The opponents, dubbed by Politico as the
"Gang of Five," also include Sens. Mike Lee of Utah, David Vitter of Louisiana, Ted Cruz of Texas, and Jim Inhofe of Oklahoma.
Vitter spent the weekend reading the 1,000-page bill, and tweeting out messages to his followers revealing riders and new spending measures. Cruz led a House tea party caucus rally and called the bill "utterly toothless," while the group banded together for a final press conference urging their Republican colleagues to oppose the measure.
Roy Beck, president of NumbersUSA, a group that favors limits on immigration, said the Republican opposition may be small in size, but the message is resonating across the country.
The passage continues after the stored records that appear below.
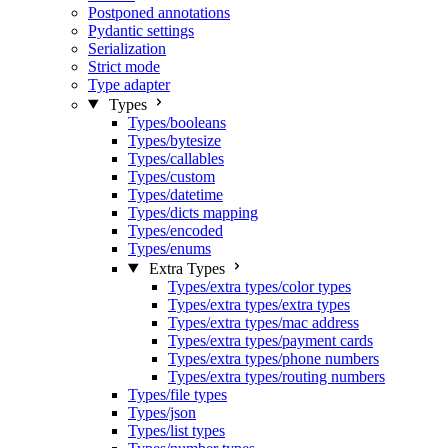
Postponed annotations
Pydantic settings
Serialization
Strict mode
Type adapter
Types
Types/booleans
Types/bytesize
Types/callables
Types/custom
Types/datetime
Types/dicts mapping
Types/encoded
Types/enums
Extra Types
Types/extra types/color types
Types/extra types/extra types
Types/extra types/mac address
Types/extra types/payment cards
Types/extra types/phone numbers
Types/extra types/routing numbers
Types/file types
Types/json
Types/list types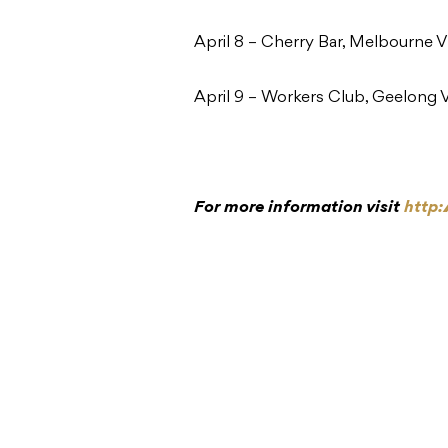
April 8 – Cherry Bar, Melbourne 
April 9 – Workers Club, Geelong 
For more information visit
http: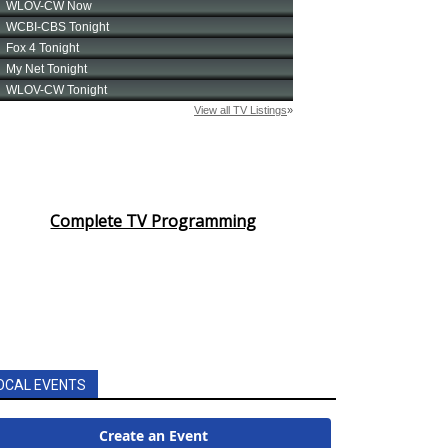
Complete TV Programming
OCAL EVENTS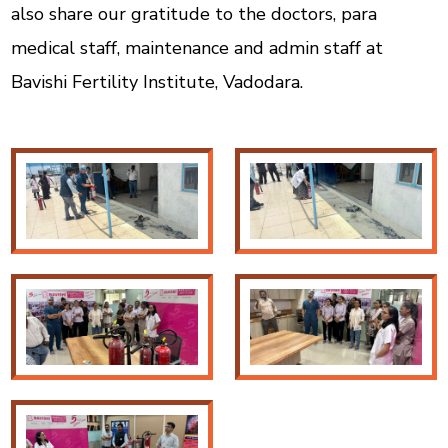
also share our gratitude to the doctors, para
medical staff, maintenance and admin staff at
Bavishi Fertility Institute, Vadodara.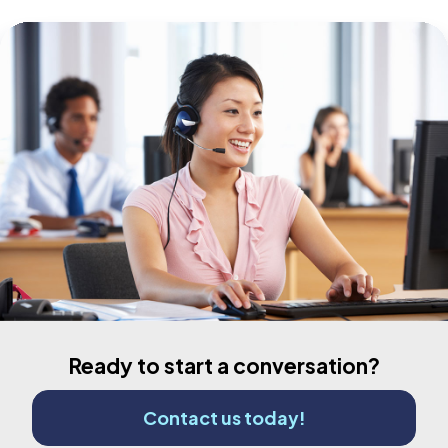
Ready to start a conversation?
Contact us today!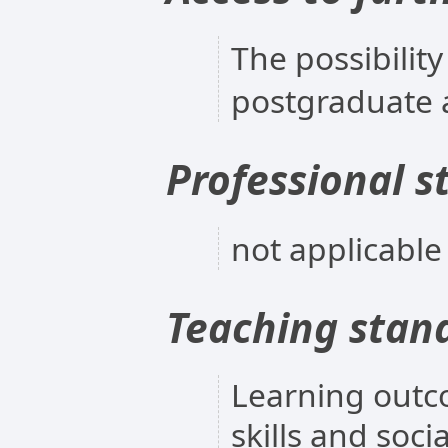
The possibility
postgraduate 
Professional s
not applicable
Teaching stan
Learning outc
skills and soc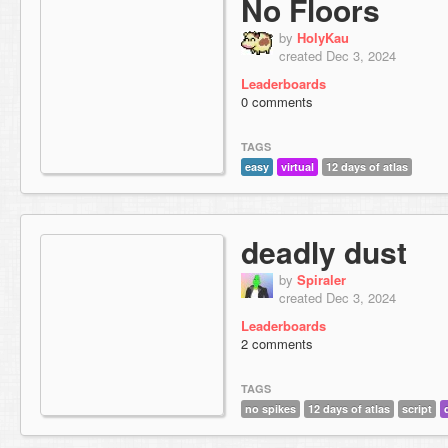
No Floors
by
HolyKau
created Dec 3, 2024
Leaderboards
0 comments
TAGS
easy
virtual
12 days of atlas
deadly dust
by
Spiraler
created Dec 3, 2024
Leaderboards
2 comments
TAGS
no spikes
12 days of atlas
script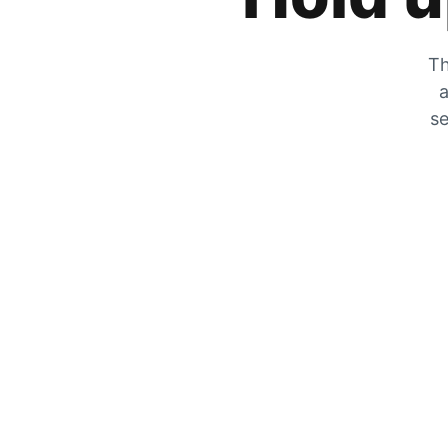
Th
a
se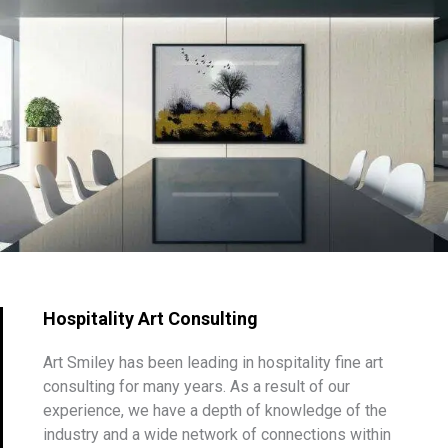
Hospitality Art Consulting
Art Smiley has been leading in hospitality fine art
consulting for many years. As a result of our
experience, we have a depth of knowledge of the
industry and a wide network of connections within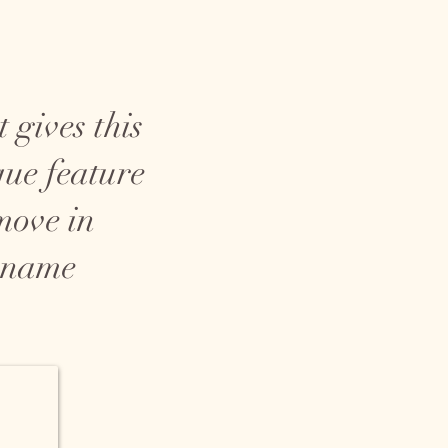
 gives this
que feature
 move in
c name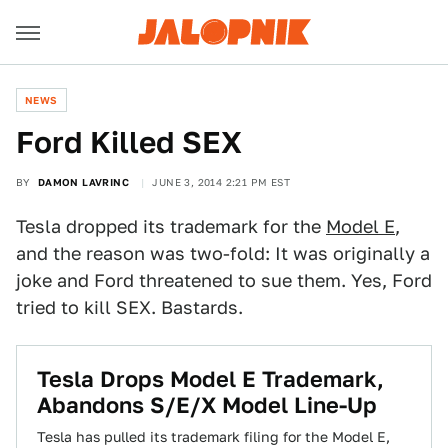
NEWS
Ford Killed SEX
BY
DAMON LAVRINC
JUNE 3, 2014 2:21 PM EST
Tesla dropped its trademark for the
Model E
,
and the reason was two-fold: It was originally a
joke and Ford threatened to sue them. Yes, Ford
tried to kill SEX. Bastards.
Tesla Drops Model E Trademark,
Abandons S/E/X Model Line-Up
Tesla has pulled its trademark filing for the Model E,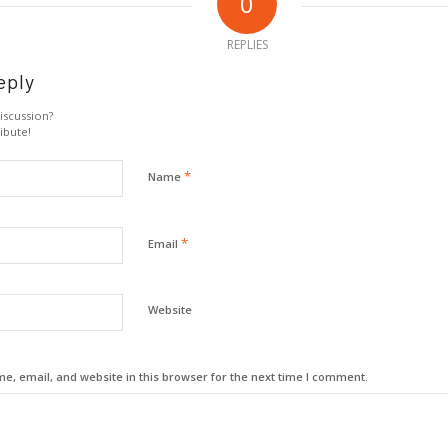
0
REPLIES
eply
iscussion?
ibute!
*
Name
*
Email
Website
, email, and website in this browser for the next time I comment.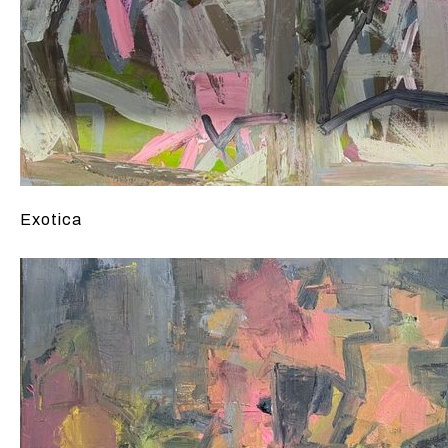
Exotica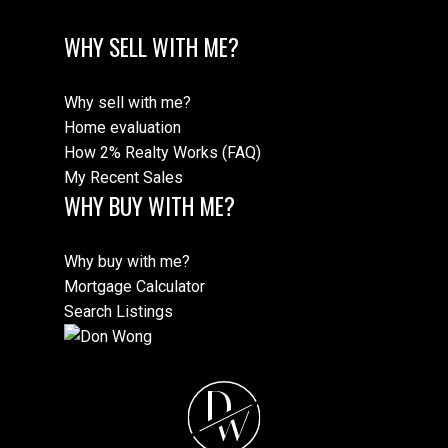
WHY SELL WITH ME?
Why sell with me?
Home evaluation
How 2% Realty Works (FAQ)
My Recent Sales
WHY BUY WITH ME?
Why buy with me?
Mortgage Calculator
Search Listings
D
W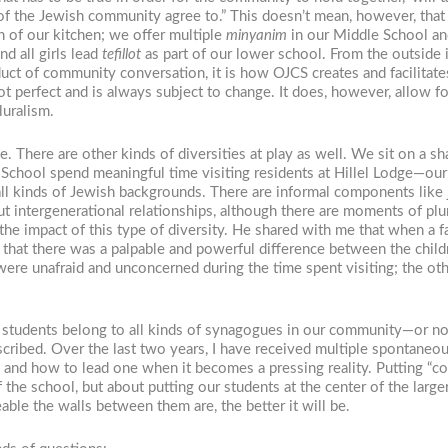
t of the Jewish community agree to.” This doesn’t mean, however, tha
n of our kitchen; we offer multiple
minyanim
in our Middle School and
nd all girls lead
tefillot
as part of our lower school. From the outside 
oduct of community conversation, it is how OJCS creates and facilitat
ot perfect and is always subject to change. It does, however, allow 
luralism.
ce. There are other kinds of diversities at play as well. We sit on 
e School spend meaningful time visiting residents at Hillel Lodge—our 
all kinds of Jewish backgrounds. There are informal components like
t intergenerational relationships, although there are moments of plura
he impact of this type of diversity. He shared with me that when a 
that there was a palpable and powerful difference between the child
were unafraid and unconcerned during the time spent visiting; the oth
 students belong to all kinds of synagogues in our community—or not 
escribed. Over the last two years, I have received multiple spontaneo
 and how to lead one when it becomes a pressing reality. Putting “com
the school, but about putting our students at the center of the larg
ble the walls between them are, the better it will be.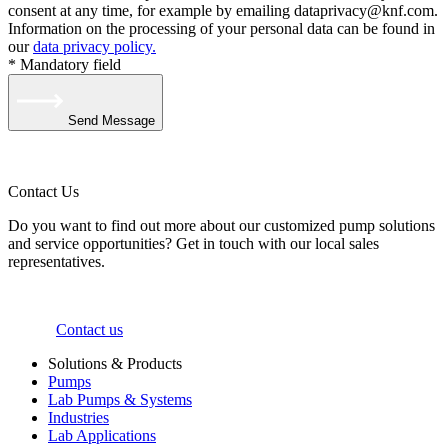
consent at any time, for example by emailing dataprivacy@knf.com.
Information on the processing of your personal data can be found in
our
data privacy policy.
* Mandatory field
Send Message
Contact Us
Do you want to find out more about our customized pump solutions
and service opportunities? Get in touch with our local sales
representatives.
Contact us
Solutions & Products
Pumps
Lab Pumps & Systems
Industries
Lab Applications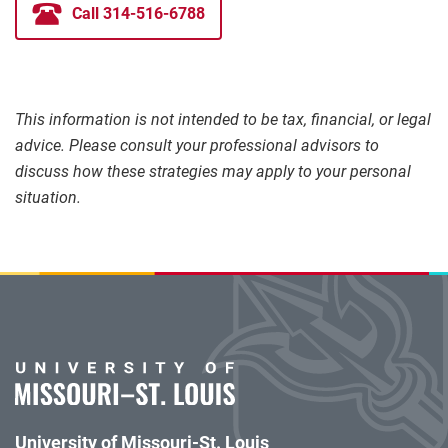
Call 314-516-6788
This information is not intended to be tax, financial, or legal
advice. Please consult your professional advisors to
discuss how these strategies may apply to your personal
situation.
University of Missouri-St. Louis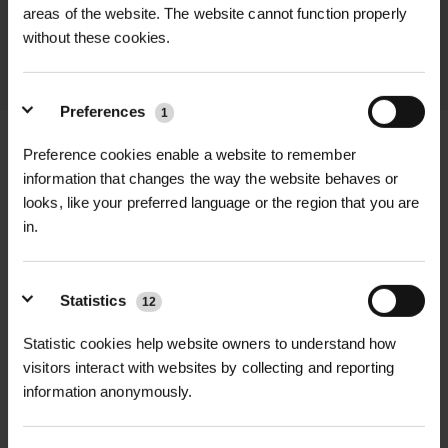
throughout the delivery process.
areas of the website. The website cannot function properly
without these cookies.
LEARN MORE
Preferences
1
Preference cookies enable a website to remember
information that changes the way the website behaves or
looks, like your preferred language or the region that you are
+
FULL DESCRIPTION
in.
The Midwest Regular Straight Cut
+
Aviation Snips are the go-to tool for
TECHNICAL INFORMATION
Statistics
12
clean, accurate straight-line cuts in
Brand
| Midwest Tool & Cutlery
RELATED PRODUCTS
sheet metal, aluminium, and other
Statistic cookies help website owners to understand how
tough materials. Whether you're
visitors interact with websites by collecting and reporting
Cut Direction
| Straight cuts
information anonymously.
working on fencing, flashing,
ductwork, or metal landscape edging,
Blade Material
| Hot-drop forged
"They’ve been very effective," Beck told Politico. "They have a voice that the grass roots are really listening to."
The resistance may not be enough to stop the bill from passing the Senate in a vote expected later this week, but the loopholes exposed by it are expected to lead the talking points of opposition when the House takes up reform issues later this summer.
Immigration reform supporters have insisted the Senate bill would tighten border security as a condition for allowing the legalization of 11 million illegal immigrants already in the U.S. But conservative opponents insist the bill language instead weakens current immigration law.
The
border security amendment crafted by Republican Sens. John Hoeven of North Dakota and Bob Corker of Tennessee pledges to spend $30 billion that includes new single fencing along the Southern border, as well as new technology that would raise the alarm when the border is compromised.